2．下载 nutch0.9 ，下载地址 http://apache.justdn.org/lucene/nutch/ ，我下载后是解压到 D:/ nutch-0.9

3．在 nutch-0.9新建文件夹 urls ，在 urls 建一文本文件，文件名任意，添加一行内容： http://lucene.apache.org/nutch/ ，这是要搜索的网址 (urls/nutch里的路径一定要加入"/")

4．打开 nutch-0.9下的 conf ，找到 crawl-urlfilter.txt ，找到这两行

# accept hosts in MY.DOMAIN.NAME

+^http://([a-z0-9]*/.)*MY.DOMAIN.NAME/

红色部分是一个正则，你要搜索的网址要与其匹配，在这里我改为 +^http://([a-z0-9]*/.)*apache.org/

编辑conf目录下的nutch-site.xml文件,该文件用于将爬虫信息告诉被抓取的网站,如果不进行设置nutch不能运行.

该文件默认为这样:
<?xml version="1.0"?>
<?xml-stylesheet type="text/xsl" href="configuration.xsl"?>

    下面是我修改后的一个例子:
    <?xml version="1.0"?>
    <?xml-stylesheet type="text/xsl" href="configuration.xsl"?>

    <configuration>
        <property>
          <name>http.agent.name</name>
          <value>myfirsttest</value>
          <description>HTTP 'User-Agent' request header. MUST NOT be empty -
          please set this to a single word uniquely related to your organization.

          NOTE: You should also check other related properties:

          http.robots.agents
          http.agent.description
          http.agent.url
          http.agent.email
          http.agent.version

and set their values appropriately.

</description>
</property>

        <property>
          <name>http.agent.description</name>
          <value>myfirsttest</value>
          <description>Further description of our bot- this text is used in
          the User-Agent header.
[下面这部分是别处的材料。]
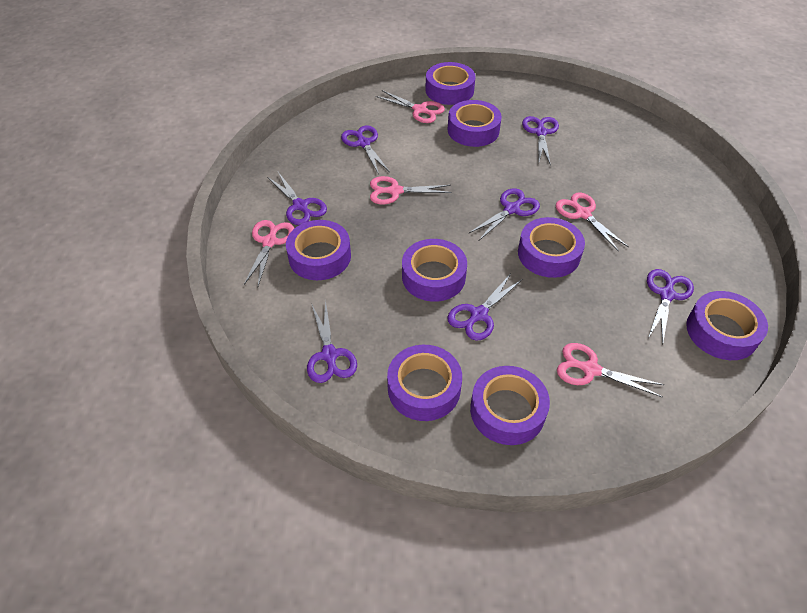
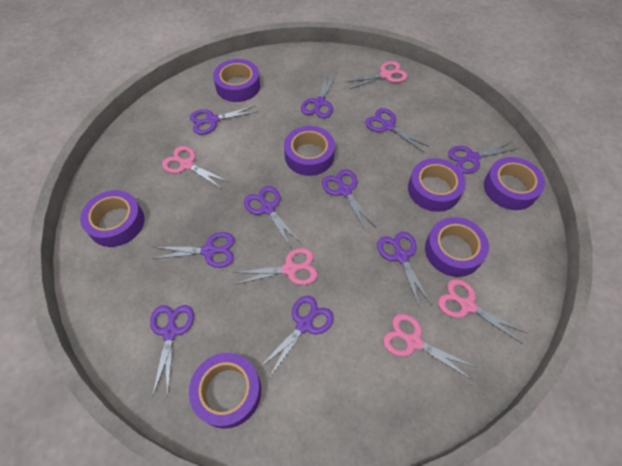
purple scissors: [267,172,327,225] [307,300,357,383] [341,126,390,174] [447,273,523,341] [469,188,540,240] [522,116,559,166] [647,269,694,344] = 7 -> [150,305,194,397] [152,232,235,268] [190,105,258,135] [244,186,302,248] [258,296,334,378] [301,74,336,118] [322,169,376,231] [365,108,430,152] [377,232,431,309] [448,141,519,174] = 10
purple tape: [286,220,351,280] [387,345,462,421] [402,239,467,302] [425,62,476,105] [448,100,502,147] [470,366,550,445] [518,217,585,278] [686,291,768,360] = 8 -> [80,190,144,247] [189,353,261,429] [213,59,260,102] [284,126,335,176] [408,158,466,212] [425,217,489,277] [484,157,545,210] = 7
It appears in parenthesis after the agent name.
          </description>
        </property>

        <property>
          <name>http.agent.url</name>
          <value>myfirsttest.com</value>
          <description>A URL to advertise in the User-Agent header. This will
           appear in parenthesis after the agent name. Custom dictates that this
           should be a URL of a page explaining the purpose and behavior of this
           crawler.
          </description>
        </property>

        <property>
          <name>http.agent.email</name>
          <value>test@test.com</value>
          <description>An email address to advertise in the HTTP 'From' request
           header and User-Agent header. A good practice is to mangle this
           address (e.g. 'info at example dot com') to avoid spamming.
          </description>
        </property>

</configuration>
上述文件描述了爬虫的名称/描述/来自哪个网站/联系email等信息.

5．在cygwin中运行一定要在 /ect/profile 中加入一句指向 java的的安装目录中的JDK
JAVA_HOME=/usr/java/jdk1.6.0_01
export JAVA_HOME
OK ，下面开始对搜索网址建立索引，运行 cygwin ，会打开一个命令窗口，输入 ”cd cygdrive/d/ nutch-0.9，转到 nutch-0.9目录

6．执行 ”bin/nutch crawl urls -dir crawled -depth 3 -topN 50 -threads 10 >& crawl.log”

参数意义如下（来自 apache 网站 http://lucene.apache.org/nutch/tutorial8.html ）：

-dir dir names the directory to put the crawl in.

-threads threads determines the number of threads that will fetch in parallel.

-depth depth indicates the link depth from the root page that should be crawled.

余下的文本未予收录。